Perceptual Maps, also known as Multi Dimensional Scaling (MDS) is a tool used to map consumers perceptions based on the key attributes of a product or service. Consumers perceive a product or service in terms of the benefits or value it provides them. A car is not merely an automobile; rather it is a combination of tangible and intangible attributes – size, color, engine, comfort, safety, prestige, pride etc. Fortunately, however, only a few product or service attributes are sufficient to predict consumer choices. The task of the marketer thus is to decide how many attributes need to be incorporated into the product, the level of priority to be given to each attribute and how to put the attributes together to gain a competitive advantage.
Perceptual maps are of two types:
- Attribute based – In this case, the attributes are known to the researcher. The disadvantage of such a method is that the researcher may miss out on some important attribute.
- Overall similarity – Here, the perceptual map is formed not based on any explicitly mentioned attribute but on an overall perception of the consumer. This method is more popular and the advantage of such a method is that it is possible to come across an attribute that was not initially known.
When reading a perceptual map it is important to remember:
- To keep the Objective Function Value (error value) to the minimum.
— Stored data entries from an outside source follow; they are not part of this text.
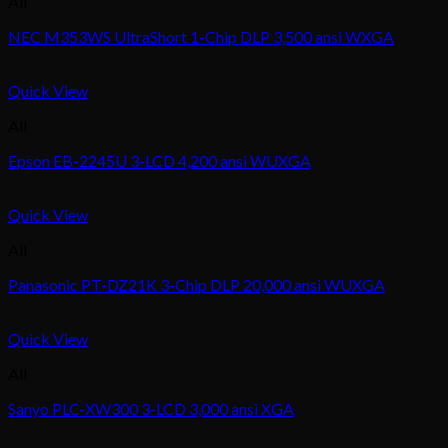
All
NEC M353WS UltraShort 1-Chip DLP 3,500 ansi WXGA
Quick View
All
Epson EB-2245U 3-LCD 4,200 ansi WUXGA
Quick View
All
Panasonic PT-DZ21K 3-Chip DLP 20,000 ansi WUXGA
Quick View
All
Sanyo PLC-XW300 3-LCD 3,000 ansi XGA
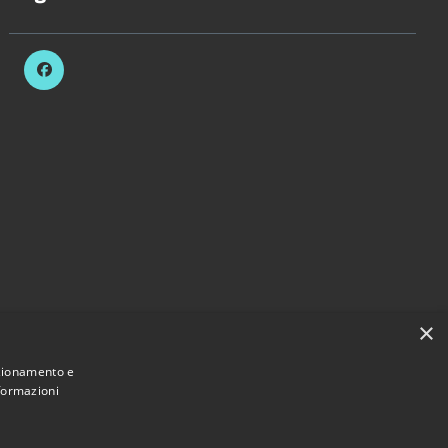
×
nzionamento e
nformazioni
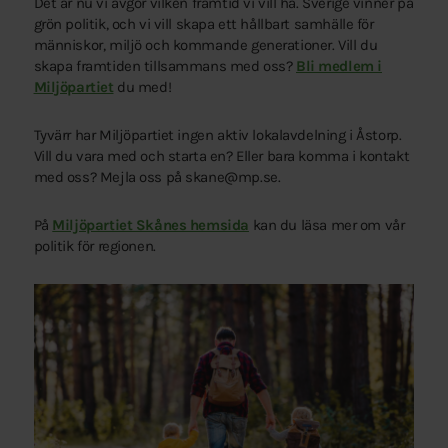
Det är nu vi avgör vilken framtid vi vill ha. Sverige vinner på
grön politik, och vi vill skapa ett hållbart samhälle för
människor, miljö och kommande generationer. Vill du
skapa framtiden tillsammans med oss?
Bli medlem i
Miljöpartiet
du med!
Tyvärr har Miljöpartiet ingen aktiv lokalavdelning i Åstorp.
Vill du vara med och starta en? Eller bara komma i kontakt
med oss? Mejla oss på skane@mp.se.
På
Miljöpartiet Skånes hemsida
kan du läsa mer om vår
politik för regionen.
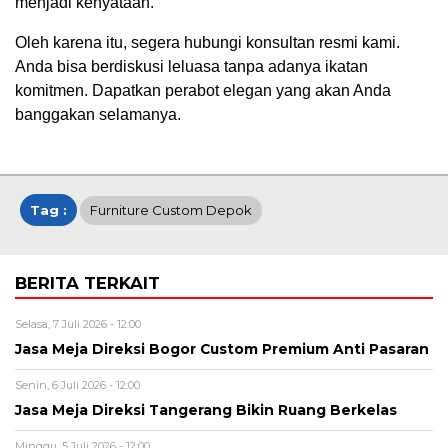
menjadi kenyataan.
Oleh karena itu, segera hubungi konsultan resmi kami.
Anda bisa berdiskusi leluasa tanpa adanya ikatan
komitmen. Dapatkan perabot elegan yang akan Anda
banggakan selamanya.
Tag :
Furniture Custom Depok
BERITA TERKAIT
Selasa, 7 Juli 2026 - 12:00
Jasa Meja Direksi Bogor Custom Premium Anti Pasaran
Senin, 6 Juli 2026 - 12:00
Jasa Meja Direksi Tangerang Bikin Ruang Berkelas
Minggu, 5 Juli 2026 - 12:00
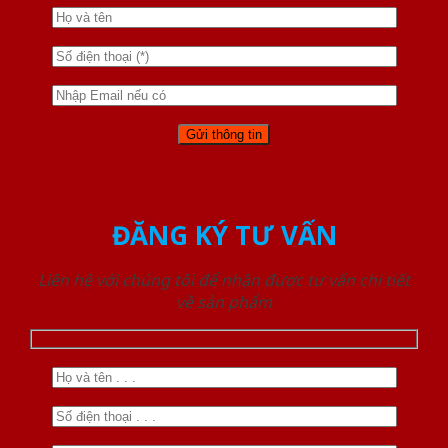
ĐĂNG KÝ TƯ VẤN
Liên hệ với chúng tôi để nhận được tư vấn chi tiết
về sản phẩm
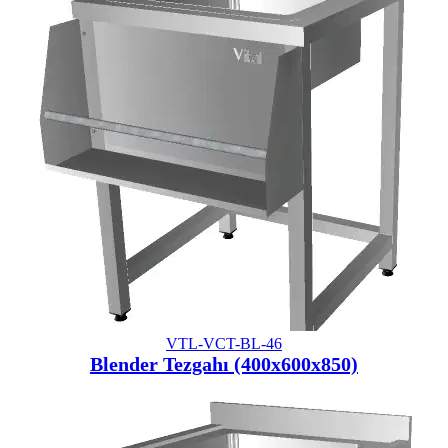
VTL-VCT-BL-46
Blender Tezgahı (400x600x850)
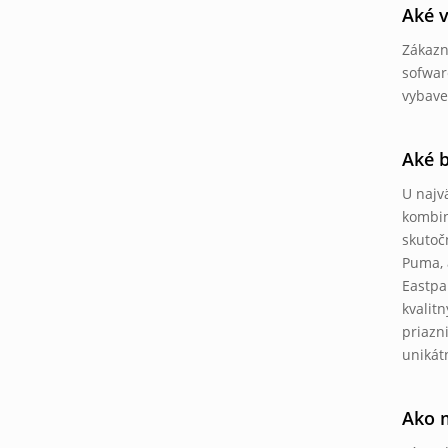
Aké v
Zákazn
sofwar
vybave
Aké b
U najv
kombin
skutoč
Puma, 
Eastpa
kvalit
priazn
unikát
Ako 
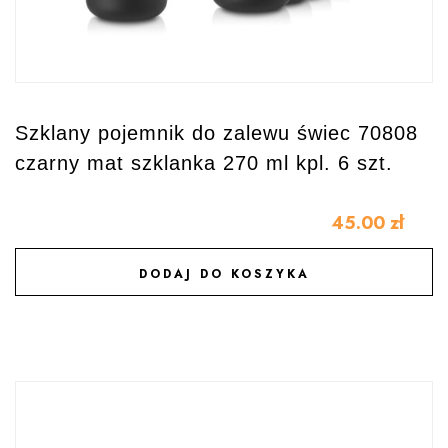
Szklany pojemnik do zalewu świec 70808
czarny mat szklanka 270 ml kpl. 6 szt.
45.00
zł
DODAJ DO KOSZYKA
DODAJ DO ULUBIONYCH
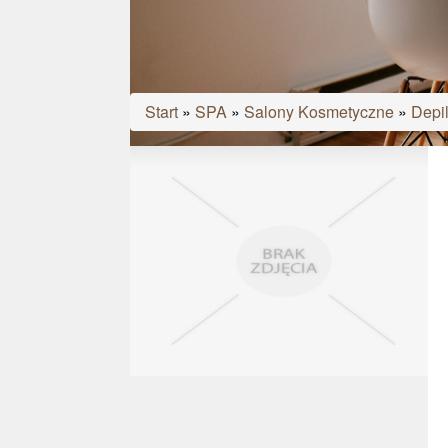
Start
»
SPA
»
Salony Kosmetyczne
»
Depil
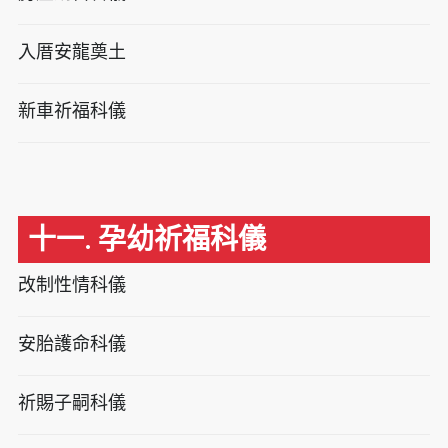
入厝安龍奠土
新車祈福科儀
十一. 孕幼祈福科儀
改制性情科儀
安胎護命科儀
祈賜子嗣科儀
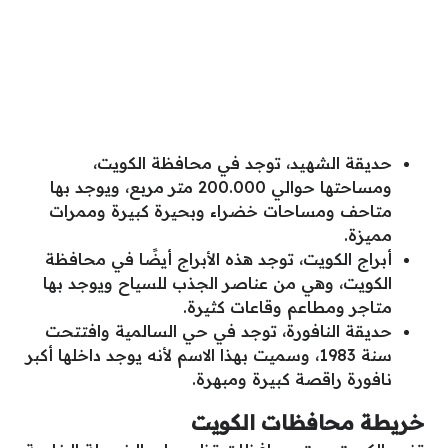
حديقة الشهيد، توجد في محافظة الكويت،
ومساحتها حوالي 200.000 متر مربع، ويوجد بها
متاحف ومساحات خضراء وبحيرة كبيرة وممرات
مميزة.
أبراج الكويت، توجد هذه الأبراج أيضًا في محافظة
الكويت، وهي من عناصر الجذب للسياح ويوجد بها
متاجر ومطاعم وقاعات كثيرة.
حديقة النافورة، توجد في حي السالمية وافتتحت
سنة 1983، وسميت بهذا الاسم لأنه يوجد داخلها أكبر
نافورة راقصة كبيرة ومبهرة.
خريطة محافظات الكويت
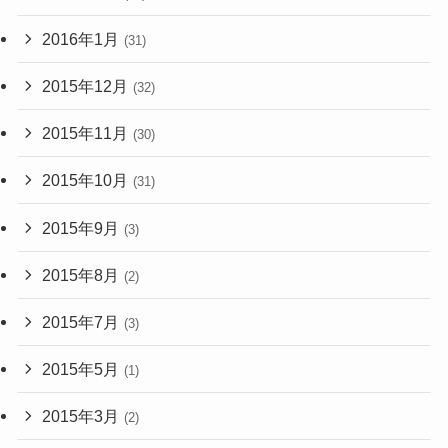
2016年1月
(31)
2015年12月
(32)
2015年11月
(30)
2015年10月
(31)
2015年9月
(3)
2015年8月
(2)
2015年7月
(3)
2015年5月
(1)
2015年3月
(2)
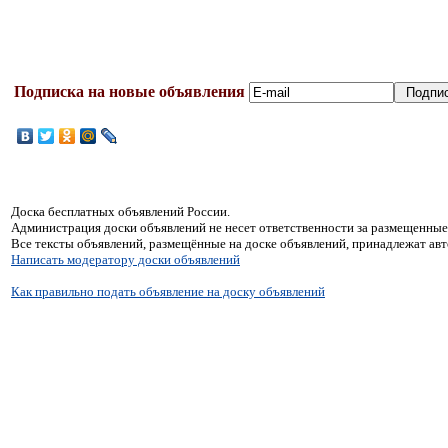
Подписка на новые объявления
Доска бесплатных объявлений России.
Администрация доски объявлений не несет ответственности за размещенные
Все тексты объявлений, размещённые на доске объявлений, принадлежат ав
Написать модератору доски объявлений
Как правильно подать объявление на доску объявлений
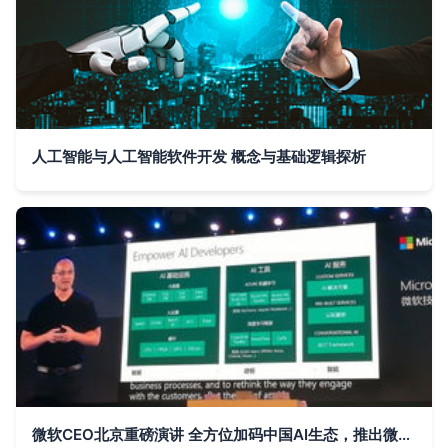
人工智能与人工智能软件开发 概念与基础逻辑探析
微软CEO北京重磅演讲 全方位加码中国AI生态，推出微信虚拟助手与量子新语言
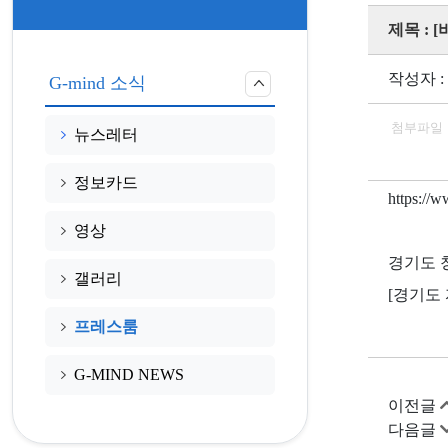
제목 :
작성자 :
G-mind 소식
첨부파일
뉴스레터
정보카드
https://
영상
경기도 
갤러리
[경기도
프레스룸
G-MIND NEWS
이전글
다음글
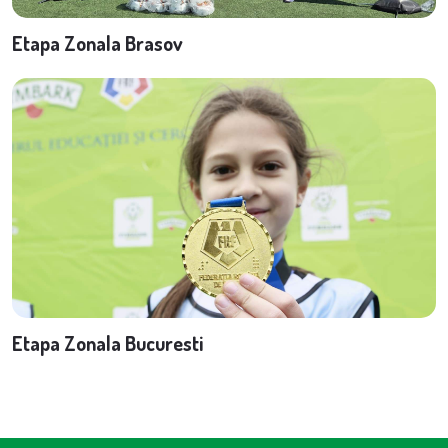
Etapa Zonala Brasov
Etapa Zonala Bucuresti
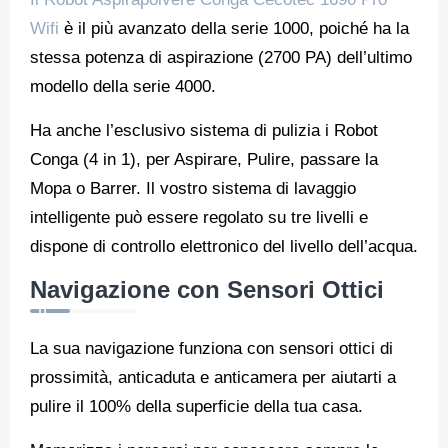
Wifi
è il più avanzato della serie 1000, poiché ha la
stessa potenza di aspirazione (2700 PA) dell’ultimo
modello della serie 4000.
Ha anche l’esclusivo sistema di pulizia i Robot
Conga (4 in 1), per Aspirare, Pulire, passare la
Mopa o Barrer. Il vostro sistema di lavaggio
intelligente può essere regolato su tre livelli e
dispone di controllo elettronico del livello dell’acqua.
Navigazione con Sensori Ottici
La sua navigazione funziona con sensori ottici di
prossimità, anticaduta e anticamera per aiutarti a
pulire il 100% della superficie della tua casa.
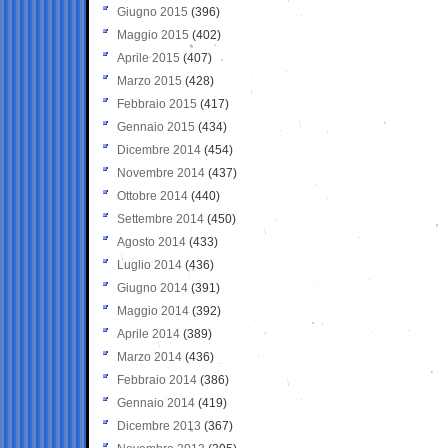
Giugno 2015
(396)
Maggio 2015
(402)
Aprile 2015
(407)
Marzo 2015
(428)
Febbraio 2015
(417)
Gennaio 2015
(434)
Dicembre 2014
(454)
Novembre 2014
(437)
Ottobre 2014
(440)
Settembre 2014
(450)
Agosto 2014
(433)
Luglio 2014
(436)
Giugno 2014
(391)
Maggio 2014
(392)
Aprile 2014
(389)
Marzo 2014
(436)
Febbraio 2014
(386)
Gennaio 2014
(419)
Dicembre 2013
(367)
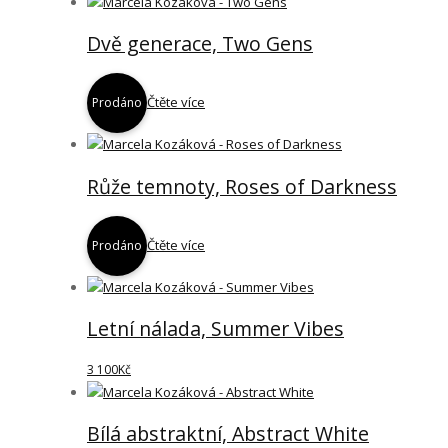
Dvě generace, Two Gens
Čtěte více
Prodáno
Růže temnoty, Roses of Darkness
Čtěte více
Prodáno
Letní nálada, Summer Vibes
3 100
Kč
Bílá abstraktní, Abstract White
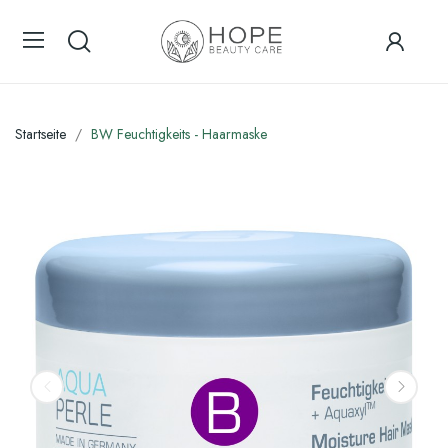
Startseite
BW Feuchtigkeits - Haarmaske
- The closer the score is to the arrowhead, the better the product/service is doing with respect to that attribute.
- If the vectors of two different attributes are close to each other and pointing in a similar direction, it means that the attributes are similar to each other; the opposite is true if the vectors are facing in opposite directions.
So, what is the importance of Perceptual Mapping?
- Perceptual maps reveal the most important attributes that a consumer includes in his/her decision making process. This enables companies and marketers to focus on these attributes for product design and advertising.
- Perceptual maps indicate where in the consumers mind, the firm’s own brand and competing brands score.
- It indicates the strengths and weaknesses of the brand.
- Perceptual maps also tell a company/product/service who its close competitors are.
- Perceptual maps suggest possible opportunities in the market (i.e. segments where players are absent or empty spaces). However, whether this segment is really a viable market depends on two factors:
a) The firm’s ability to produce a product or deliver a service that will meet the attributes of that segment.
b) The number of consumers in that segment.
- A segment in which no players are present could mean:
a) That it is untapped.
b) That players have entered the segment, failed and thus left.
c) That there are no consumers present in that segment.
- Perceptual maps can also predict the future by revealing how the market is changing. This can be done by tracking consumer perceptions over time and comparing perceptual maps developed at each point in time.
a) Consumers’ Ideal points may shift as their preferences change (e.g. Consumers may come to expect higher levels of quality at lower prices).
b) The most important attributes may change over time. (e.g. fuel efficiency is a major attribute that consumers look for in a car today).
- Perceptual maps reveal areas of change. Managers' conceptions of how their products are differentiated in the marketplace may not accurately reflect consumers’ perceptions.
Perceptual maps are used for brands, products, services, corporate positioning etc. Thus, it is an extremely useful tool in creating a unique positioning and then testing to see whether that unique position has indeed been created in the minds of the consumers.